■ **Recorded information**
********

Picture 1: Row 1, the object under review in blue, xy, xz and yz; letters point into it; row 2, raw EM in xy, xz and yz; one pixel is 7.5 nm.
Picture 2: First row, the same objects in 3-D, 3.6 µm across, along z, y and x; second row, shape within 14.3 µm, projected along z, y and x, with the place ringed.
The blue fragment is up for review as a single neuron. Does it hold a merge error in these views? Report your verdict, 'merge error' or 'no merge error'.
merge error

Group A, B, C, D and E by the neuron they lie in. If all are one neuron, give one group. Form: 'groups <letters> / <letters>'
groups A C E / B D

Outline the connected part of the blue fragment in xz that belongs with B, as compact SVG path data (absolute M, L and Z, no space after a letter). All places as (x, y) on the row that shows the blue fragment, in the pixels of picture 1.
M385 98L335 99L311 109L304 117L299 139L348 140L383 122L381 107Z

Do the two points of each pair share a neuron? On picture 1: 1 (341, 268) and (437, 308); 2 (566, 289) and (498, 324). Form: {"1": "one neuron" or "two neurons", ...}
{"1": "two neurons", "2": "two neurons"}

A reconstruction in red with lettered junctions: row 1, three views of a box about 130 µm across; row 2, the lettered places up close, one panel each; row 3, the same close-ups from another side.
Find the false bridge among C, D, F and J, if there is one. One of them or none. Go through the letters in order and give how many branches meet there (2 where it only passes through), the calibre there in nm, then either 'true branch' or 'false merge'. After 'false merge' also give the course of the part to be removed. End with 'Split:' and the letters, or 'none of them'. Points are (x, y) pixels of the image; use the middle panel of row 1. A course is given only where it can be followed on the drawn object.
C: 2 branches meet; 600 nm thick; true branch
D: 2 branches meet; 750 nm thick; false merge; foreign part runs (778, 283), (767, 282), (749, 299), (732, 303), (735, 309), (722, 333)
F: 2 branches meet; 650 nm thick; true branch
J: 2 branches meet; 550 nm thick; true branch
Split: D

********

■ **What you need to do**
Please return the full set of records exactly as given above.

■ **Answer below**
Picture 1: Row 1, the object under review in blue, xy, xz and yz; letters point into it; row 2, raw EM in xy, xz and yz; one pixel is 7.5 nm.
Picture 2: First row, the same objects in 3-D, 3.6 µm across, along z, y and x; second row, shape within 14.3 µm, projected along z, y and x, with the place ringed.
The blue fragment is up for review as a single neuron. Does it hold a merge error in these views? Report your verdict, 'merge error' or 'no merge error'.
merge error

Group A, B, C, D and E by the neuron they lie in. If all are one neuron, give one group. Form: 'groups <letters> / <letters>'
groups A C E / B D

Outline the connected part of the blue fragment in xz that belongs with B, as compact SVG path data (absolute M, L and Z, no space after a letter). All places as (x, y) on the row that shows the blue fragment, in the pixels of picture 1.
M385 98L335 99L311 109L304 117L299 139L348 140L383 122L381 107Z

Do the two points of each pair share a neuron? On picture 1: 1 (341, 268) and (437, 308); 2 (566, 289) and (498, 324). Form: {"1": "one neuron" or "two neurons", ...}
{"1": "two neurons", "2": "two neurons"}

A reconstruction in red with lettered junctions: row 1, three views of a box about 130 µm across; row 2, the lettered places up close, one panel each; row 3, the same close-ups from another side.
Find the false bridge among C, D, F and J, if there is one. One of them or none. Go through the letters in order and give how many branches meet there (2 where it only passes through), the calibre there in nm, then either 'true branch' or 'false merge'. After 'false merge' also give the course of the part to be removed. End with 'Split:' and the letters, or 'none of them'. Points are (x, y) pixels of the image; use the middle panel of row 1. A course is given only where it can be followed on the drawn object.
C: 2 branches meet; 600 nm thick; true branch
D: 2 branches meet; 750 nm thick; false merge; foreign part runs (778, 283), (767, 282), (749, 299), (732, 303), (735, 309), (722, 333)
F: 2 branches meet; 650 nm thick; true branch
J: 2 branches meet; 550 nm thick; true branch
Split: D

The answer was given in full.